SH25a bridge cost balloons by $10m

The cost of the new bridge to reconnect the Coromandel Peninsula has already increased $10 million since May.
On a visit to the site on August 18, transport minister Hon David Parker said he was advised that the project would be delivered “on budget” at $50m.
But just three months ago, it was estimated that the bridge would cost between $30-$40m.
He wasn’t aware as to why the costs had increased, but said Waka Kotahi New Zealand Transport Agency was “pulling out all the stops” to get the bridge constructed “as soon as possible”.
He said people were working at the Kōpū-Hikuai slip site roughly 20 hours a day, while off-site construction was operating 24/7.
“Everyone’s doing their utmost to bring it in early, but they’re promising it’ll be [built] by March.”

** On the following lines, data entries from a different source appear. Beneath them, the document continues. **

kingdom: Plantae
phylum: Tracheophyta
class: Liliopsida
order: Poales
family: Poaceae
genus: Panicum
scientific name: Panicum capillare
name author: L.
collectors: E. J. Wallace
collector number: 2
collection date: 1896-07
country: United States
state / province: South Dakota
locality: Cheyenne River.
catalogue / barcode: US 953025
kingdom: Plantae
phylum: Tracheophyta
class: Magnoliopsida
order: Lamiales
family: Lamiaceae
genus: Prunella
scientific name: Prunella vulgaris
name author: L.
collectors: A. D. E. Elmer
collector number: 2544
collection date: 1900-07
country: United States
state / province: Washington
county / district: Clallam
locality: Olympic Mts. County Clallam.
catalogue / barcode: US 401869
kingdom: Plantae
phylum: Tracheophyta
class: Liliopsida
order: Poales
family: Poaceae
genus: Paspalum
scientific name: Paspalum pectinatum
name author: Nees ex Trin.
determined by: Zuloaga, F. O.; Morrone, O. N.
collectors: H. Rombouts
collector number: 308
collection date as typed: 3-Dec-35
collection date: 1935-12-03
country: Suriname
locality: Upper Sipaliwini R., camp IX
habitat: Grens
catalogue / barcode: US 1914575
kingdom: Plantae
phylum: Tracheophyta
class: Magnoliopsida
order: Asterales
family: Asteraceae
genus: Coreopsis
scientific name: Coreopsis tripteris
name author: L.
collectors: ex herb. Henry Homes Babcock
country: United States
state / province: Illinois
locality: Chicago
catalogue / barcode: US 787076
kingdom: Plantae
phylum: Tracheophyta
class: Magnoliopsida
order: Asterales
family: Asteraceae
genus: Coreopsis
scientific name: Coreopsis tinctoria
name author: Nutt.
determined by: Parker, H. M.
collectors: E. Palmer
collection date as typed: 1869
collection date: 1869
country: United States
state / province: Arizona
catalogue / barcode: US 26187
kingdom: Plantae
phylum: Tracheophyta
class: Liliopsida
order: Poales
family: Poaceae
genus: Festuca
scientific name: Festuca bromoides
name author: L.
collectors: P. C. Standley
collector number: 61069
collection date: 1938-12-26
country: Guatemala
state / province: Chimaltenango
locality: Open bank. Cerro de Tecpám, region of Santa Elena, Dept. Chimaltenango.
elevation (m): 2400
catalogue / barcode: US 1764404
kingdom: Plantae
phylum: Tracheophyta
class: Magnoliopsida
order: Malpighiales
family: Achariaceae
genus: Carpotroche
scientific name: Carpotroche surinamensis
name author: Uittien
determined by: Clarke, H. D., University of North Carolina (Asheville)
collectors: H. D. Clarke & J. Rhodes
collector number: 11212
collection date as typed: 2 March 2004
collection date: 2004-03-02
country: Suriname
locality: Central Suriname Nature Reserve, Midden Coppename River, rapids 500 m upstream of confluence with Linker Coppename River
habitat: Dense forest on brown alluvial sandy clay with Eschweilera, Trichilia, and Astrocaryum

A bridge was confirmed as the best option to fix SH25a back in May – as opposed to a bypass or a rebuild – based on its ability to reconnect Coromandel’s communities quickly and resiliently.
Hugh Milliken, project director for successful tenderers McConnell Dowell and Fulton Hogan, said the work being undertaken at the slip site was “fairly straightforward”.
“We are trying to keep this as simple as we can. We are literally stabilising the ground and sorting the water out. That’s water from the sky, water across the hill, and water from the hill – getting that captured so we’ve got control of it.
“This really is a preparation site,” he said. “As quickly as we can, we want to turn this into an assembly project, so that when the bridge arrives, we will assemble it, that’s the goal, and we’re only probably a few weeks away from that.”
Thames-Coromandel Mayor Len Salt said to see the project in its current stage was “really good for our communities”.
“We’re looking forward to getting this done and open again,” he said. “It’s been tough on so many levels… We just appreciate the fact that we’ve got things moving and the support is there. There’s this sense of a light at the end of the tunnel,” he said, “or, light at the end of the bridge.”
Earlier this month, contractors were able to install the seismic casings at the eastern abutment of the new 124-metre bridge. The pipes surround three piles near the surface and provide space for them to move in an earthquake.
The recent drier conditions also saw good progress on work to stabilise and drain the slip-face. The transport agency said a specialist crew had begun installing the 250 soil nails that would be driven into the slip face to stabilise it.